Through its GTC program, the CFPB provides its employees with the necessary resources to arrange and pay for official business travel and other travel-related expenses and receive reimbursements for authorized expenses. The CFPB's Travel and Relocation Office (Travel Office), within the Office of the Chief Financial Officer, oversees the GTC program. In fiscal year 2012, the CFPB spent more than $10 million, or about 3 percent of its incurred expenses, on travel. As of April 30, 2013, the CFPB had 743 active cardholder accounts.


Overall, internal controls for the CFPB GTC program should be strengthened to ensure program integrity. While controls over the GTC issuance process were designed and operating effectively, we found that controls are not designed or operating effectively to (1) prevent and detect fraudulent or unauthorized use of GTCs and (2) provide reasonable assurance that cards are properly monitored and closed out. Specifically, we found the following:

  • Cardholders charged approximately $1,880 in unauthorized transactions on their GTCs.
  • Cardholders claimed and received reimbursement for $320 in unallowable laundry and dry-cleaning transactions and $324 in potentially unallowable transactions for lodging and meals and incidental expenses.
  • The Travel Office did not ensure that cardholders could not exceed their daily cash-advance limit.
  • The Travel Office did not ensure that GTC accounts for separated employees were closed in a timely manner.
  • The Travel Office did not approve travel vouchers in a timely manner and send past-due account notifications to cardholders, their supervisors, the Chief Financial Officer, and the Office of Human Capital, as appropriate.
  • The Travel Office, cardholders, and cardholders' supervisors did not properly submit or approve Travel Approval Forms and travel authorizations.

For our findings that are based on sample testing, the results cannot be projected to the entire population because we did not use statistical sampling. Total noncompliance may be greater than our results indicate.
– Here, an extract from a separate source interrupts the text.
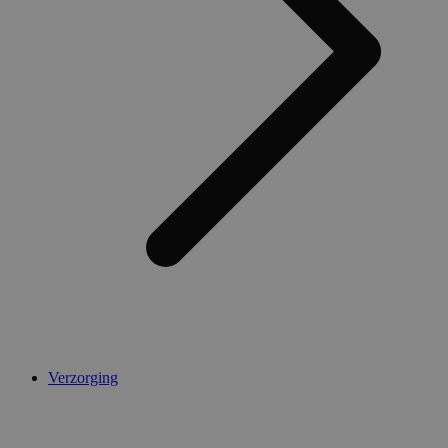
Verzorging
Our report includes 14 recommendations designed to assist the CFPB in strengthening its internal controls over the GTC program. We recommend that the Chief Financial Officer collect reimbursements from cardholders who received payments for unallowable expenses. We also recommend that cardholders' supervisors review and approve travel authorizations and travel vouchers. Further, we recommend that the Travel Office provide periodic refresher training for cardholders and their supervisors on the proper use of the GTC and the Travel Card policy and procedure, and ensure proper monitoring of the GTC. In its response to a draft of our report, the CFPB concurred with our recommendations and noted that it is taking actions to implement them.